START STUDY MATERIAL

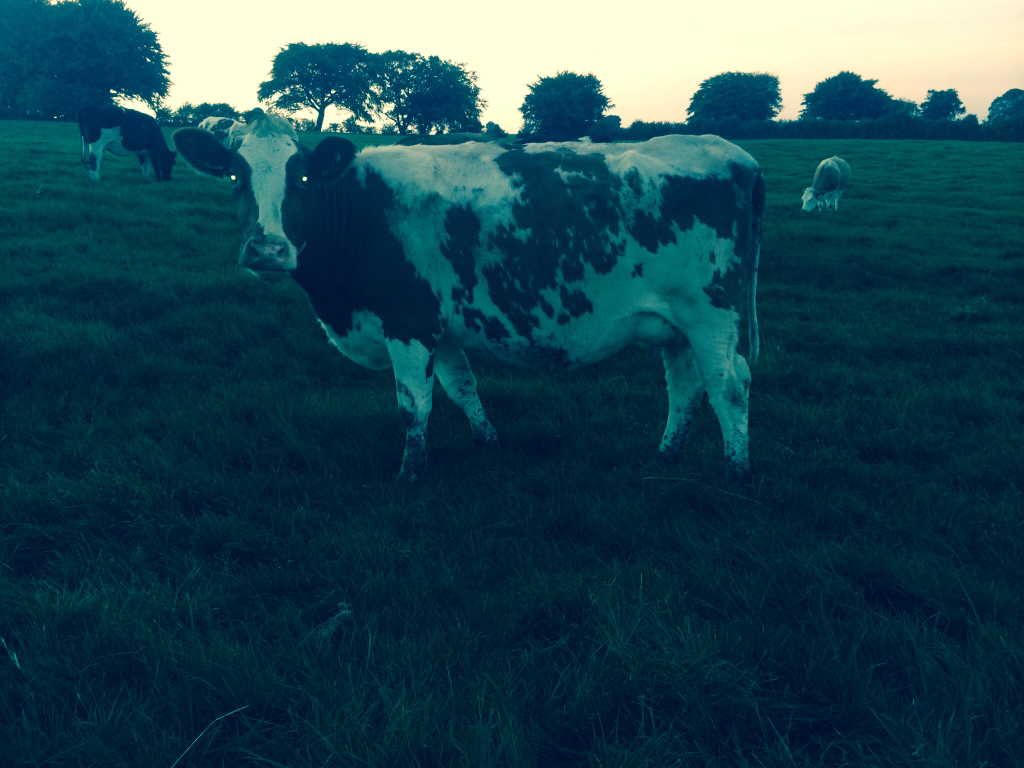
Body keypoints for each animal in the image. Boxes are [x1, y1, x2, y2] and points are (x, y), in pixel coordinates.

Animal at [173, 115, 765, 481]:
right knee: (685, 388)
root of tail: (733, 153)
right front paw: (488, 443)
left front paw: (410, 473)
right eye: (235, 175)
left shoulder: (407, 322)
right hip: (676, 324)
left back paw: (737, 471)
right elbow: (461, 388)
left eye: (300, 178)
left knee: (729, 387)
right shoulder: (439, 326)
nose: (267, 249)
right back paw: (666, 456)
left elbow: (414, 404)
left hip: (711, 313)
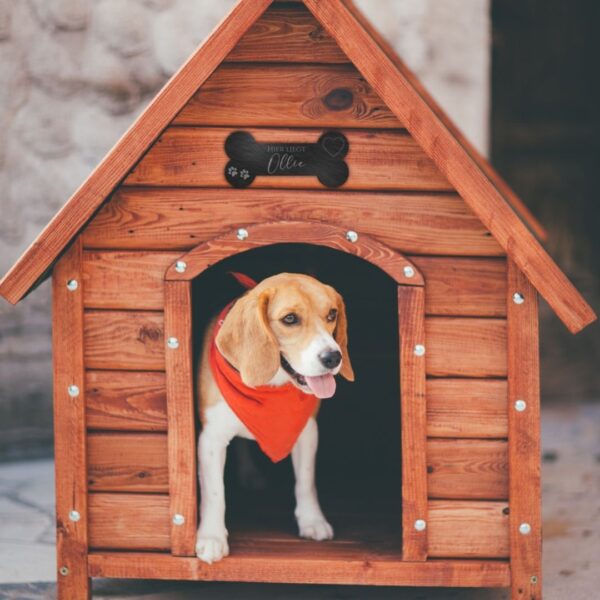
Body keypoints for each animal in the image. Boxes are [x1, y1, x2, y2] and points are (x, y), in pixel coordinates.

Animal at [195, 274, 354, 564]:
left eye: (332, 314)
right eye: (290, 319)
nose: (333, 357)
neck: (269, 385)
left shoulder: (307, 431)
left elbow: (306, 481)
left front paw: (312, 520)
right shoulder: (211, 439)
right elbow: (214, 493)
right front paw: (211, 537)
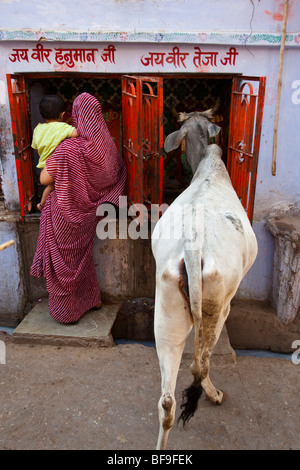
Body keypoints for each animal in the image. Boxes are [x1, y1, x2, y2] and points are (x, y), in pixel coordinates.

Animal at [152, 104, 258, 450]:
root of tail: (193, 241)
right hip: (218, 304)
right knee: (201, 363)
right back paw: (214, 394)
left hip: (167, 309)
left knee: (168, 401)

END STUDY MATERIAL
START STUDY MATERIAL

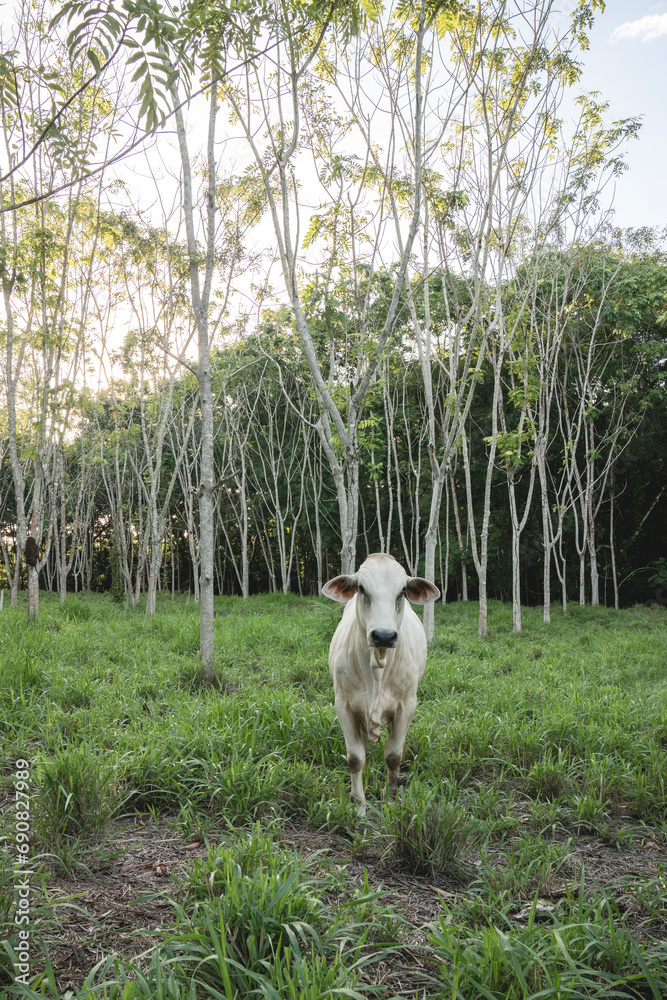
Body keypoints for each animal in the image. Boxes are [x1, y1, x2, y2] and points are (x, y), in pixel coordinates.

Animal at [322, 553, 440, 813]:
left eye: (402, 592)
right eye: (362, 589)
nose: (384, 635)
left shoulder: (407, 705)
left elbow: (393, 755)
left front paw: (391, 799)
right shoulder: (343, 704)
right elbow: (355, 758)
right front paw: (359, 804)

END STUDY MATERIAL
START STUDY MATERIAL

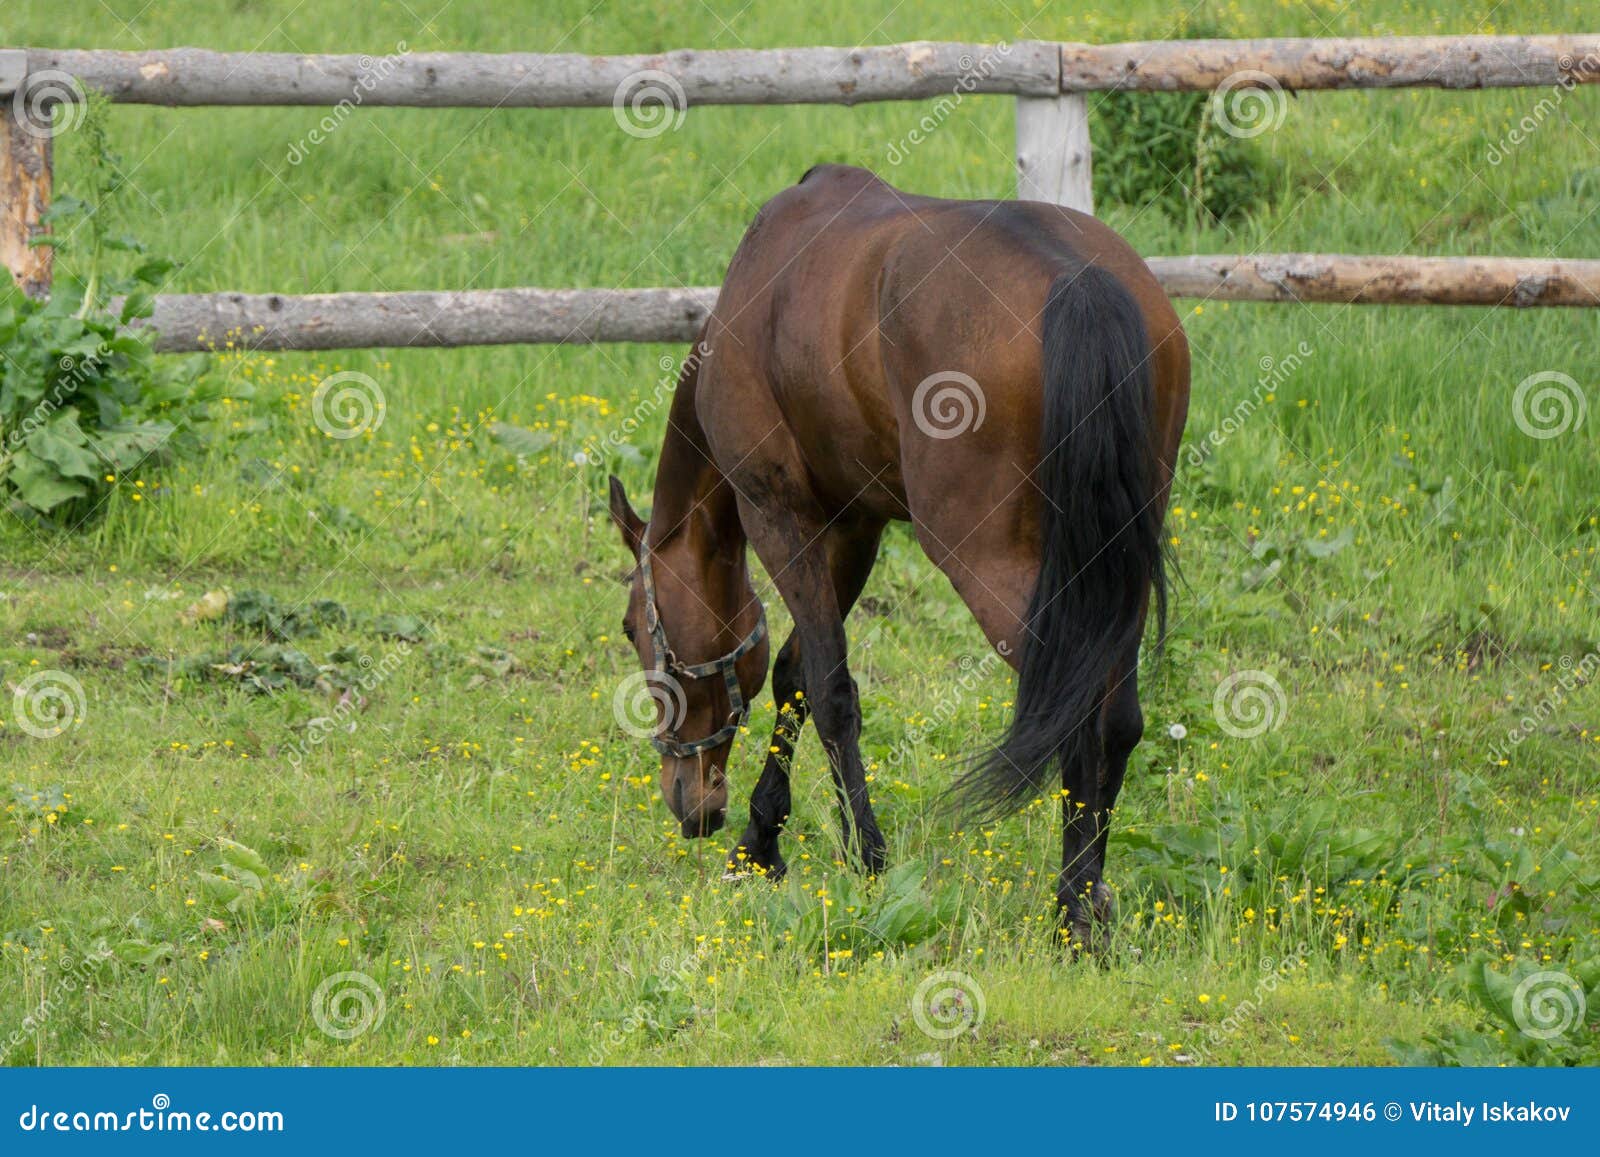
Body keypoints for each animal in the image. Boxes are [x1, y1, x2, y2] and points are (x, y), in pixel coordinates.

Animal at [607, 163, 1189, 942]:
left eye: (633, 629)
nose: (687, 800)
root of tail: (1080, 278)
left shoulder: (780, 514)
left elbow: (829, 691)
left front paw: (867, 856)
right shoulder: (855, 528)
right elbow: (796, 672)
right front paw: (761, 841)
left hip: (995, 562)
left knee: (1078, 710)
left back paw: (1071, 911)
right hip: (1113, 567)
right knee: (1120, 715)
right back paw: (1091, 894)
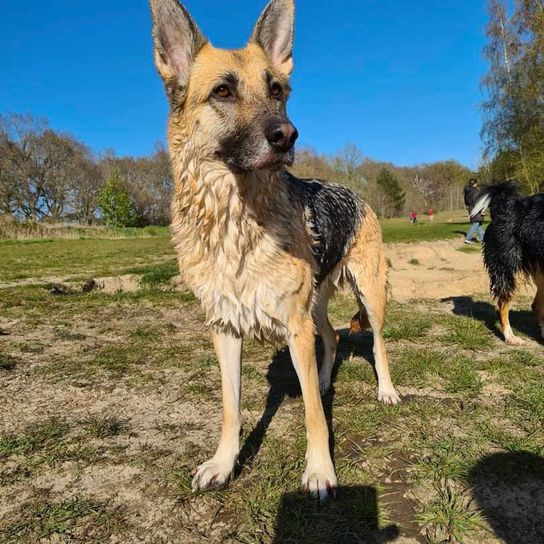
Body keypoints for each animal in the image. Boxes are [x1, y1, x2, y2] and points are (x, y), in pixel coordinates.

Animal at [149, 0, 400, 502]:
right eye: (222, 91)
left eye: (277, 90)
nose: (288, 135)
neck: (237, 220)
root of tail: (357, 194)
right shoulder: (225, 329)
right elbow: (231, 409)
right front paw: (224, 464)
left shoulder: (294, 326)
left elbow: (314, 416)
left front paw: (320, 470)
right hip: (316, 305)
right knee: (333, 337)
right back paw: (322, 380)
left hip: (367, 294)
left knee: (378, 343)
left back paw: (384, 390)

END STUDY MATERIAL

WHAT THE TASK ASKS: Go to the line above holding "right back paw: (666, 456)", then copy exactly each line down to and including the one holding "left knee: (168, 401)", leaving pictures out.

FINISHED TASK:
right back paw: (666, 456)
left elbow: (414, 404)
left hip: (711, 313)
Body keypoints for each animal in the image. Boxes are [x1, y1, x2, y2] and points are (x, y), in pixel coordinates.

Animal at [195, 274, 354, 564]:
left eye: (332, 314)
right eye: (290, 319)
nose: (333, 357)
neck: (269, 385)
left shoulder: (307, 431)
left elbow: (306, 481)
left front paw: (312, 520)
right shoulder: (211, 439)
right elbow: (214, 493)
right front paw: (211, 537)
Body keypoints for each animal in the image. Boxes are [x1, y1, x2, y2] and points are (x, y), in pixel coordinates.

Animal at [152, 104, 258, 450]:
root of tail: (193, 241)
right hip: (218, 304)
right knee: (201, 363)
right back paw: (214, 394)
left hip: (167, 309)
left knee: (168, 401)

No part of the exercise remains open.